Zij hadden het toen ook al niet begrepen, toen Jezus dit woord tot hen gesproken had.

“Wat betekent dit, dat Hij tot ons zegt: Nog een korte tijd en gij ziet Mij niet, en nog een korte tijd en gij zult Mij zien?” Zij begrijpen het niet, omdat de Heer vroeger had gezegd, dat Hij naar de Vader zou gaan en daar zou blijven, zo dachten ze. Dan hoefde Hij toch niet weer terug te komen? Dan was Hij toch weer “thuis” gekomen? En dan zou Hij later de discipelen ook bij Zich kunnen nemen in het “Huis met de vele woningen”, waar Hij hen plaats zou bereiden. Is het dat dan niet, wat Jezus bedoelt? “Wat is dit, dat Hij tot ons zegt: Nog een korte tijd; wij weten niet wat Hij bedoelt.” Jezus merkte op, dat zij Hem iets wilden vragen. En Hij herhaalt nu voor de derde keer dit voor de discipelen zo onbegrijpelijke woord: “Nog een korte tijd en gij ziet Mij niet, en nogmaals een korte tijd en gij zult Mij zien.” En dan legt Hij het uit: “Voorwaar, voorwaar, Ik zeg u, gij zult schreien en weeklagen, maar de wereld zal zich verblijden; gij zult u bedroeven, maar uw droefheid zal tot blijdschap worden.” Hiermee wordt het raadsel van de “korte tijd” niet opgelost, maar de Heer vult wel in wat er in de toekomst gaat gebeuren: er zal een tijd van grote droefenis komen voor de discipelen, maar een tijd van vreugde zal daarop volgen! Eerst droefenis, maar de wereld zal zich dan verblijden. Wie zijn dat, de wereld? Jezus heeft daar ongetwijfeld de wereld van Israël mee bedoeld, de wereld van priesters en Farizeeën. Daar zal vreugde zijn over de zo goed gelukte liquidatie van die lastige rabbi uit Nazareth. Maar voor de discipelen komen er dagen van teleurstelling en verdriet, wan t de ondergang van de Meester is toch ook hun ondergang.

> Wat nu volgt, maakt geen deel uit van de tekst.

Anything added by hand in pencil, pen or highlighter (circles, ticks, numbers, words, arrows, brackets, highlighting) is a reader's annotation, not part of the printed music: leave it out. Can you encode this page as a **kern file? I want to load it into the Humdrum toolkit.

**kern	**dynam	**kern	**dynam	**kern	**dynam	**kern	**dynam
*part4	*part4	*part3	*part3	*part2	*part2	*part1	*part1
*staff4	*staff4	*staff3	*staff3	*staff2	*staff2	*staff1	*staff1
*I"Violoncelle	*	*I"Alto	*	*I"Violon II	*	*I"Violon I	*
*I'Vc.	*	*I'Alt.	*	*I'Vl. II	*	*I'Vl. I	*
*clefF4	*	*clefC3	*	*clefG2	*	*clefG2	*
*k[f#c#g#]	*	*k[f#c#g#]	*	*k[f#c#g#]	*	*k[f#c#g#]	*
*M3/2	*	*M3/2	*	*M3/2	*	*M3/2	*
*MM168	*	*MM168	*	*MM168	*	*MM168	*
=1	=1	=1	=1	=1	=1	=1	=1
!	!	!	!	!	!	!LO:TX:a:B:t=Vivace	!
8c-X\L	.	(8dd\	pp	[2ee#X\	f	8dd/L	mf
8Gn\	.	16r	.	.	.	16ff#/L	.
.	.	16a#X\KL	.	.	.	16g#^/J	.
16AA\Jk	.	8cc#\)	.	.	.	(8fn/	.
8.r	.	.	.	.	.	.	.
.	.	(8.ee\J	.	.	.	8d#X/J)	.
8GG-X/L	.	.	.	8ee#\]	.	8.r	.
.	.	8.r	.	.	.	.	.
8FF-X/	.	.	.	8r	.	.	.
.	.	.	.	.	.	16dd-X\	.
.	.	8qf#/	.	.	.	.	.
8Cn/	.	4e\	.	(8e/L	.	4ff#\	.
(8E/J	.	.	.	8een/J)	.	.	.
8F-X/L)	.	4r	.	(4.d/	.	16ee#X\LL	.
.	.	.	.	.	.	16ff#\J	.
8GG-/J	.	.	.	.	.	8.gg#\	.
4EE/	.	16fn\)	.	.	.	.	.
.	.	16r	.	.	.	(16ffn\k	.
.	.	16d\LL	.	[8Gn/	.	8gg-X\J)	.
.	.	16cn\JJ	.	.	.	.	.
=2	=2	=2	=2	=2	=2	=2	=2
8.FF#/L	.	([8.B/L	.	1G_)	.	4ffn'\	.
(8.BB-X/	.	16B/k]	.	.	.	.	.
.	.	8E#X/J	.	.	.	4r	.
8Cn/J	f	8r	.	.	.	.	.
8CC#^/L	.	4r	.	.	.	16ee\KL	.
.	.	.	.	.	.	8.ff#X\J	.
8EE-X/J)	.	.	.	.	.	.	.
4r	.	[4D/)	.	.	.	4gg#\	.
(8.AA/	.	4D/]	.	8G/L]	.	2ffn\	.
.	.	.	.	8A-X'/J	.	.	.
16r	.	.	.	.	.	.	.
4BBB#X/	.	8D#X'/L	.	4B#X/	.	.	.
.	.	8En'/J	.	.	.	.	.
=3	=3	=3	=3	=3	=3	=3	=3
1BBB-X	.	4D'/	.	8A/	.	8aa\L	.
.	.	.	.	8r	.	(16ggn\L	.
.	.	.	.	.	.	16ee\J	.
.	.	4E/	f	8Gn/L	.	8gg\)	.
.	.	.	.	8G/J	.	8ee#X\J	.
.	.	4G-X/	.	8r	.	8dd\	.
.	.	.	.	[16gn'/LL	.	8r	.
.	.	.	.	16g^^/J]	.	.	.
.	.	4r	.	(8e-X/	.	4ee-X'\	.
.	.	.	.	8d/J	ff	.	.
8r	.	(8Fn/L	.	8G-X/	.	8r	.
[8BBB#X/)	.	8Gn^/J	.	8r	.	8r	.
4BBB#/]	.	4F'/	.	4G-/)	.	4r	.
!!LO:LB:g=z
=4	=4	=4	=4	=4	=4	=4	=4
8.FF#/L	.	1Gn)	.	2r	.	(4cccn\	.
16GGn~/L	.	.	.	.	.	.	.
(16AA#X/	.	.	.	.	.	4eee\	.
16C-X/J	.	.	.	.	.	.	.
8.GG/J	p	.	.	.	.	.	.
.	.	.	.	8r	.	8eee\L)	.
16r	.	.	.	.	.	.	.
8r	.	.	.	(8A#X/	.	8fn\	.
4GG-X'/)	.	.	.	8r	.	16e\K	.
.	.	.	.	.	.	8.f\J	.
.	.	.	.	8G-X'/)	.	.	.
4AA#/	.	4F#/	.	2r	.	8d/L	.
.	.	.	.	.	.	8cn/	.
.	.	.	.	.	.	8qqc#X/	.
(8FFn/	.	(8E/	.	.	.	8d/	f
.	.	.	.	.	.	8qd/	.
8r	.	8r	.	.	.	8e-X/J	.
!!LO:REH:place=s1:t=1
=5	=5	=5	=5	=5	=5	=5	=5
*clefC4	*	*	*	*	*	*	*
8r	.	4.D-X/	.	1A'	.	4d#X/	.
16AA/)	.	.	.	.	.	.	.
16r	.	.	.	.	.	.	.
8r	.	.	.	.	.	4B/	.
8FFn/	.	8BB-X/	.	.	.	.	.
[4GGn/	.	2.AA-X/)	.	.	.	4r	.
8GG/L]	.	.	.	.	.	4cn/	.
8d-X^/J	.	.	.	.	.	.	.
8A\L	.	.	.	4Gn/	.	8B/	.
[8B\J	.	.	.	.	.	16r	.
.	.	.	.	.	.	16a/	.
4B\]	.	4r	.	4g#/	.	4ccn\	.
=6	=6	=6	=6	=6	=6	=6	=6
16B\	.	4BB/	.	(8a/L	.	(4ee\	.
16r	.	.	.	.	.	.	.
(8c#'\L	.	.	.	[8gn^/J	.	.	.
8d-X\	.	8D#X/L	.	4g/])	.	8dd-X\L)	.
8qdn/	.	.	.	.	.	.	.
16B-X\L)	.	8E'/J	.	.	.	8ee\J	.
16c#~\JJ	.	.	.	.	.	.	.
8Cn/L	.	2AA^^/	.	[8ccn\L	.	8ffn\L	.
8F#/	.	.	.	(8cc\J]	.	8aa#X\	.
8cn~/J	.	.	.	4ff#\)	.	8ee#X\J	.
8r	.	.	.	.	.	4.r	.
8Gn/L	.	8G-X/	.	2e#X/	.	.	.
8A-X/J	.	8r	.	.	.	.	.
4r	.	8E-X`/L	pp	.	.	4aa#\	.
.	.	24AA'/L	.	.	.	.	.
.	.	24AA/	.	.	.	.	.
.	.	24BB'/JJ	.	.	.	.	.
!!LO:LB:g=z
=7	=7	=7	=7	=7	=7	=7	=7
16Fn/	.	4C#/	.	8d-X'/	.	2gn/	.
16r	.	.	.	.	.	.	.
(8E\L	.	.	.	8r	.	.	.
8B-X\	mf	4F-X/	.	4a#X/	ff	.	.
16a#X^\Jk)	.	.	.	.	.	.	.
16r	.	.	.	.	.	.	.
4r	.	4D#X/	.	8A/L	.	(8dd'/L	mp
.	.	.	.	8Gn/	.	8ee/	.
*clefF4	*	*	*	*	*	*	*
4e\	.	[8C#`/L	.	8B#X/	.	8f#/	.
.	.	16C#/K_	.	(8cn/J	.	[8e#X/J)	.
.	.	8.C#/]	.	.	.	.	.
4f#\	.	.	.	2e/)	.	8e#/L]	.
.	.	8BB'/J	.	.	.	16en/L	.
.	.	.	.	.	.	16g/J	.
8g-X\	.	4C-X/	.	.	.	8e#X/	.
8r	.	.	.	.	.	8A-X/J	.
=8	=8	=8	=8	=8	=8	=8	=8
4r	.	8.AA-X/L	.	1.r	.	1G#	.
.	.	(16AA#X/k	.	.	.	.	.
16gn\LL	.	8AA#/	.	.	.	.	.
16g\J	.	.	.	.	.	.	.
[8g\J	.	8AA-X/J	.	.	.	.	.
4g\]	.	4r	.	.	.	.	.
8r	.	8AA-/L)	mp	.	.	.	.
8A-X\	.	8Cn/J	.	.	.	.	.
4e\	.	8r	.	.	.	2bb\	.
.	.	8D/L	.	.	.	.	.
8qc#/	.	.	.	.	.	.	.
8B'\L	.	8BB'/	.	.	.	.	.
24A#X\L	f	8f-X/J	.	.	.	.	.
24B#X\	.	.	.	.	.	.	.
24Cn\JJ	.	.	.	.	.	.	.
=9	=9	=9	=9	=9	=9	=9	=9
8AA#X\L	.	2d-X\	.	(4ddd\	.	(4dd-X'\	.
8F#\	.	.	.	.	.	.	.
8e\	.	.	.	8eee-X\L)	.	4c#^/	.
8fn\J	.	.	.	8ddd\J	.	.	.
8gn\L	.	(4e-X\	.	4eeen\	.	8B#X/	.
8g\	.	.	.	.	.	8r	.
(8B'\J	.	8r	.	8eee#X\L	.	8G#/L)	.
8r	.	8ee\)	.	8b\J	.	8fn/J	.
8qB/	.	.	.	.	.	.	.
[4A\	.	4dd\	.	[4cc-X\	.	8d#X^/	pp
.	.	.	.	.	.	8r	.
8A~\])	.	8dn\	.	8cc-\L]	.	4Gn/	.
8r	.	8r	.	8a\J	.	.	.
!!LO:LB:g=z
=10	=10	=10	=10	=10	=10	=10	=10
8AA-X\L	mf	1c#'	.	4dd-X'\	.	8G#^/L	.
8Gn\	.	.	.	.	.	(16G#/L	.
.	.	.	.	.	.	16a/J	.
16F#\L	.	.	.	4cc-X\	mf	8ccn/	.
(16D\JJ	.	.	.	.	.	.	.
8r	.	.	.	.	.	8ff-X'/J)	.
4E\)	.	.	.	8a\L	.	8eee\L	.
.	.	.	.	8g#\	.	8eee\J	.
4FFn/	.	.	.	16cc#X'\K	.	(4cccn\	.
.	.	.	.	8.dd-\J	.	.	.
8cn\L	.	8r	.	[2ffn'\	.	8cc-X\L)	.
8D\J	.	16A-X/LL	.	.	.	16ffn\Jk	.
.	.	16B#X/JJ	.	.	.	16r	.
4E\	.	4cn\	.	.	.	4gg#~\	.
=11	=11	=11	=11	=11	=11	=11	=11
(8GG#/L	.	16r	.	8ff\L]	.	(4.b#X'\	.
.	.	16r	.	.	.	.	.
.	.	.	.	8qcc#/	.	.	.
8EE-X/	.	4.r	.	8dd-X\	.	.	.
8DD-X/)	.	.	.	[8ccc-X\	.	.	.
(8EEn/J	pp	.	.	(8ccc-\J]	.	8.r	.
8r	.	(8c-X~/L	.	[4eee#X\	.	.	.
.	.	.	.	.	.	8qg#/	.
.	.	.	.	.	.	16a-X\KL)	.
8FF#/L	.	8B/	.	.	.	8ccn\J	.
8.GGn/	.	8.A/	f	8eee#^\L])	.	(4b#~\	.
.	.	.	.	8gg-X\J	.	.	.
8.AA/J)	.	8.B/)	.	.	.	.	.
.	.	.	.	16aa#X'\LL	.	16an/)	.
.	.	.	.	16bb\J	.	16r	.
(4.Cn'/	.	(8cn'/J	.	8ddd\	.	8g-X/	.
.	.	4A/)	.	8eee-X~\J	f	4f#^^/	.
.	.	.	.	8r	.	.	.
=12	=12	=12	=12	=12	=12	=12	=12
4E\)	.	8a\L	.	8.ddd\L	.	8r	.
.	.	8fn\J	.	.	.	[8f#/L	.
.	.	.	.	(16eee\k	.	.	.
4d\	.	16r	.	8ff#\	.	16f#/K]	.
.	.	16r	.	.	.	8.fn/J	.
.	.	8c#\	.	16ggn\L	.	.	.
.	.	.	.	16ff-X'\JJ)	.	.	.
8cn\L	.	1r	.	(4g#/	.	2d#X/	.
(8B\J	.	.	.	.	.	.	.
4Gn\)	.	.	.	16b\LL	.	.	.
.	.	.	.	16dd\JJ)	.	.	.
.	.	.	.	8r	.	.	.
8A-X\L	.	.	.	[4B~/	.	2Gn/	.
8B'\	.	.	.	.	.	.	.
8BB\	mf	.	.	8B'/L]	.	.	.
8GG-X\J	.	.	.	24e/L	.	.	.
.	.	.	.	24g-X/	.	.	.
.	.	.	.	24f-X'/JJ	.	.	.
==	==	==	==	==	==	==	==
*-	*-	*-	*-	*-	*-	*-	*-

“Nog een korte tijd en gij zult Mij niet meer zien.” Dat slaat op die tijd van droefenis. Zij zullen treuren en weeklagen. Maar dat zal slechts een korte tijd duren, zo verzekert de Heer hen. Een geweldige troost: “Nogmaals een korte tijd en gij zult Mij zien. Uw droefheid zal tot vreugde worden!”

Hoe is het mogelijk, dat echt verdriet zo gauw in echte blijdschap kan omslaan? Kan dat wel? Ja, zegt Jezus, denk aan de vrouw, die een kind gekregen heeft. Zij lijdt grote angst en doodspijn, maar dat alles is vergeten, zodra het kind geboren is, en daarvoor in de plaats is gekomen onbeschrijfelijke vreugde. “Zo is het ook met jullie. Jullie hebt dan nu wel droefheid, maar Ik zal u wederzien en uw hart zal zich verblijden en niemand ontneemt u uw blijdschap.”

Wat is Jezus begaan met de discipelen! Hij denkt aan hun verdriet, daarom wil Hij hen troosten. Zoals Hij eerst van de Trooster had gesproken, spreekt Hij nu van het elkaar weerzien. Is daar hetzelfde mee bedoeld? Ja, ik denk het wel. Het is één gebeuren, éénzelfde Heilsgeschiedenis  En dan denk ik aan Pasen: na de verschrikking van Goede Vrijdag zien ze elkaar weer terug! Wat zullen ze toen blij geweest zijn! Dat vertelt Johannes ook in Johannes 20 vers 20: “De discipelen dan waren verblijd, toen zij de Here zagen!” Pasen is nóg voor de Gemeente elk jaar weer het feest van de vreugde. Ondanks alle nood en strijd en zorgen, die er alom in de wereld ook zijn, toch het feest van de vreugde! Niemand kan ons die vreugde afnemen. De vreugde van de priesters en Schriftgeleerden over de neergang van Jezus aan het kruis was slechts van korte duur. Maar de vreugde van de discipelen zal nooit ophouden! Het is de vreugde van mensen, die de Heer gezien hebben, de lévende Heer. Het is de vreugde van allen, die mogen staan in de overwinning van de dood. De haat van de wereld is er nog wel, droefheid ook om al het lijden in de wereld, dat maar niet ophoudt, maar dat alles kan ons de vreugde niet ontnemen. Die vreugde is onverwoestbaar en eeuwig. Met Pasen is de eeuwigheid begonnen.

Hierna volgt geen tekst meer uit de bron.